Washington Post: …. Rick Perry, whose bid for the White House depends heavily on support from religious conservatives, finds himself confronting an issue that is a flash point for that part of his base: his attempt to order schoolgirls to take a vaccine that would protect them against a sexually transmitted virus.
The uproar over the Gardasil vaccine – manufactured by Merck, a major Perry campaign donor – knocked the candidate off-stride during a Republican debate Monday night ….
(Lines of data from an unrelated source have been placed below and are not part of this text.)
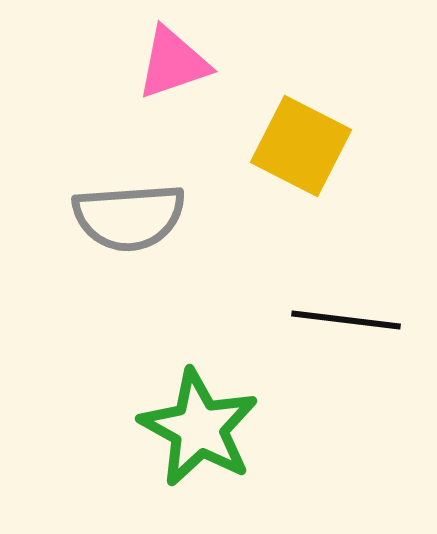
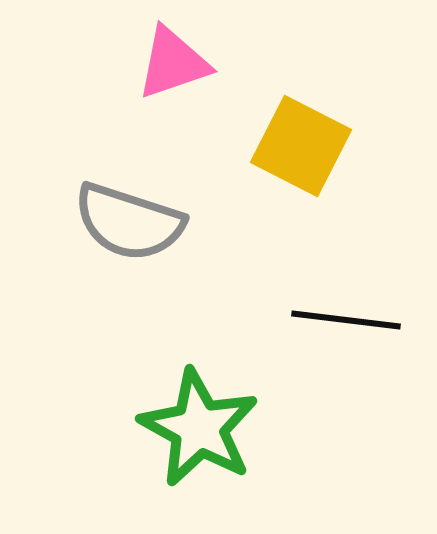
gray semicircle: moved 5 px down; rotated 22 degrees clockwise
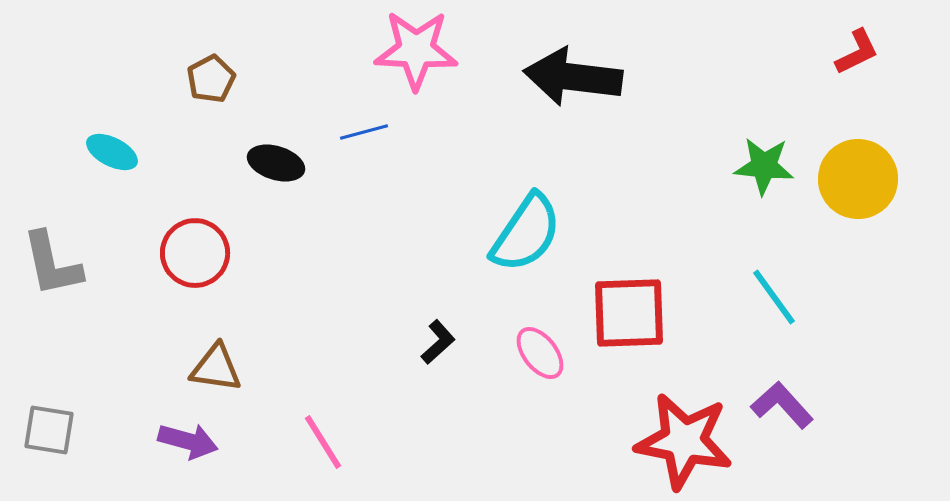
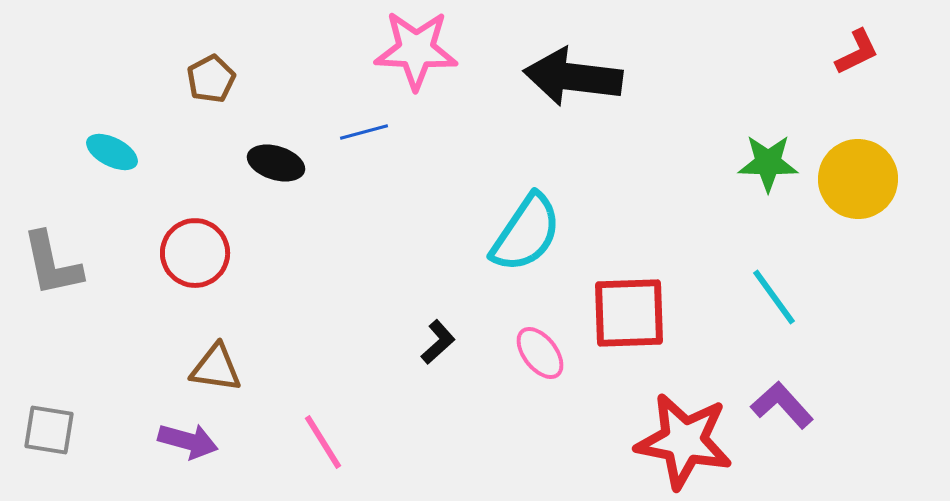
green star: moved 4 px right, 3 px up; rotated 4 degrees counterclockwise
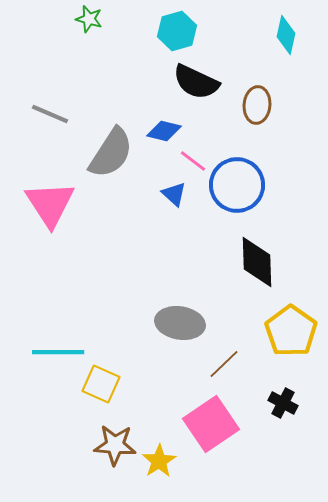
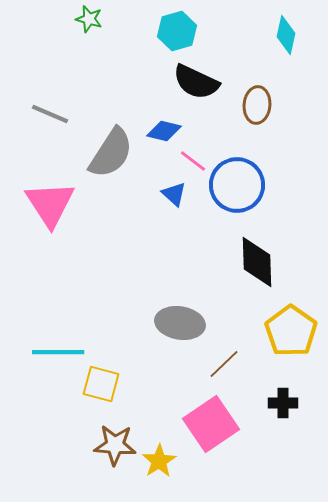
yellow square: rotated 9 degrees counterclockwise
black cross: rotated 28 degrees counterclockwise
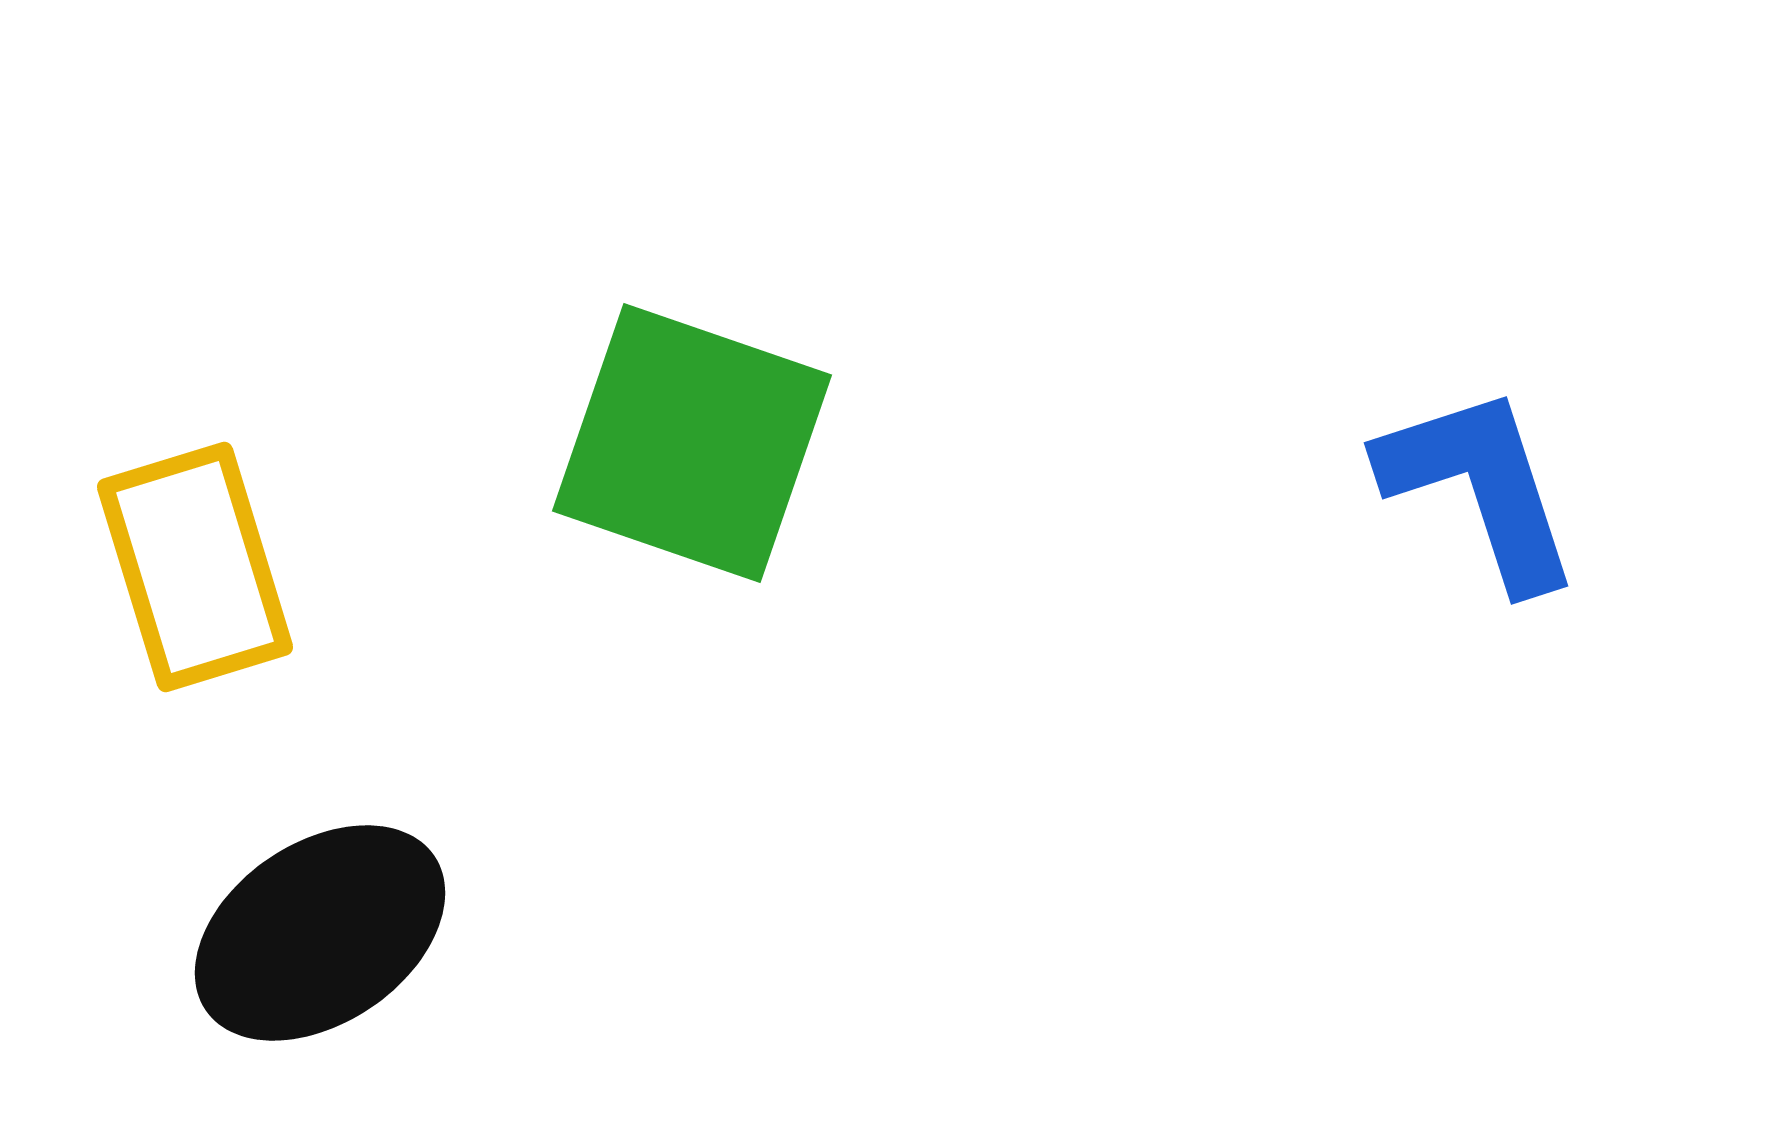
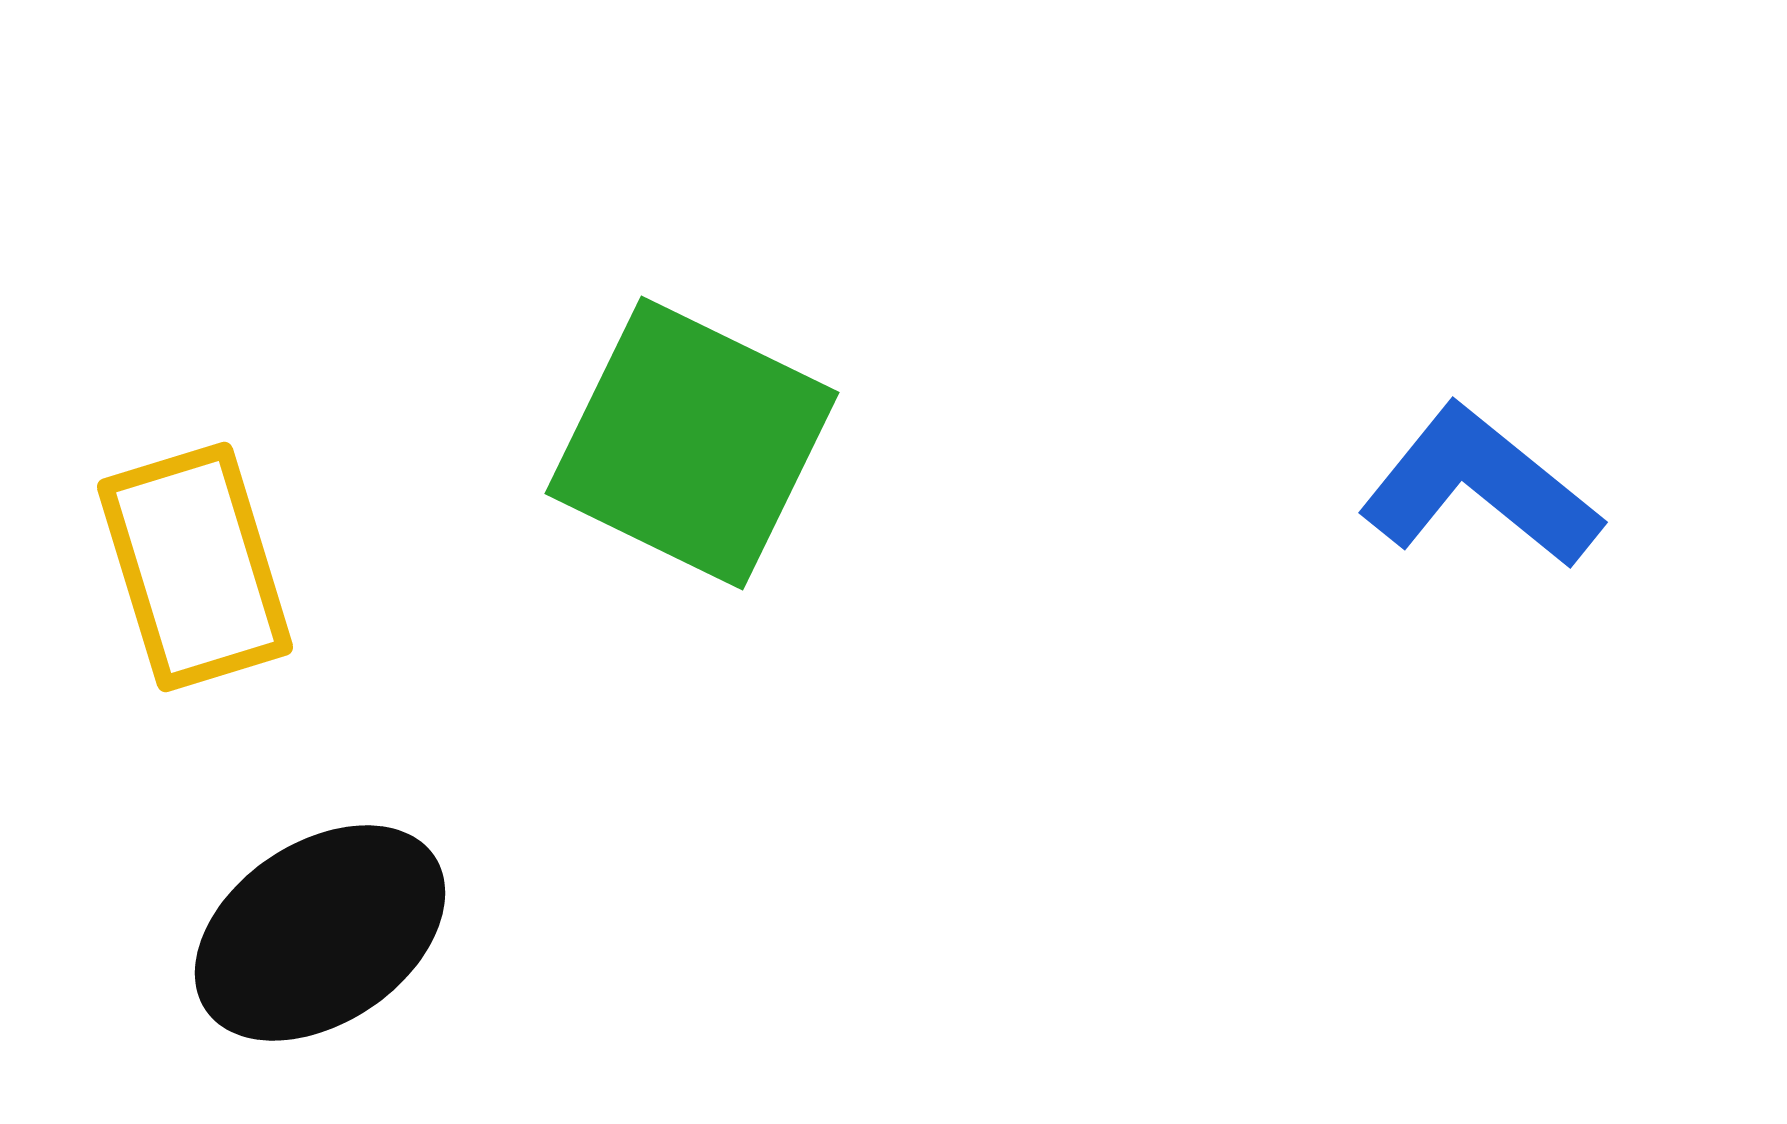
green square: rotated 7 degrees clockwise
blue L-shape: rotated 33 degrees counterclockwise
Perry bristled at accusations from Michele Bachmann that he had pushed the vaccine in 2007 at the bidding of Merck, a Perry donor that also employed a former aide to the governor as a lobbyist.
“It was a $5,000 contribution that I had received from them,” Perry said. “I raise about $30 million. And if you’re saying that I can be bought for $5,000, I’m offended.”
But campaign disclosure records portray a much deeper financial connection with Merck than Perry’s remarks suggest.
His gubernatorial campaigns, for example, have received nearly $30,000 from the drugmaker since 2000, most of that before he issued his vaccine mandate, which was overturned by the Texas legislature.
Merck and its subsidiaries have also given more than $380,000 to the Republican Governors Association (RGA) since 2006, the year that Perry began to play a prominent role in the Washington-based group…
Perry served as chairman of the RGA in 2008 and again this year, until he decided to run for president. The group also ranks among the governor’s biggest donors, giving his campaign at least $4 million over the past five years….
…. One of Perry’s closest confidantes, his former chief of staff Mike Toomey, was then working as an Austin-based lobbyist for Merck, which was in the midst of a multimillion-dollar campaign to persuade states to make the vaccine mandatory.
Toomey, who has declined requests for comment, has since helped found Make Us Great Again, a pro-Perry super PAC that can accept unlimited donations from corporations and wealthy donors. The group plans to raise as much as $55 million to help Perry compete for the GOP nomination, according to media reports.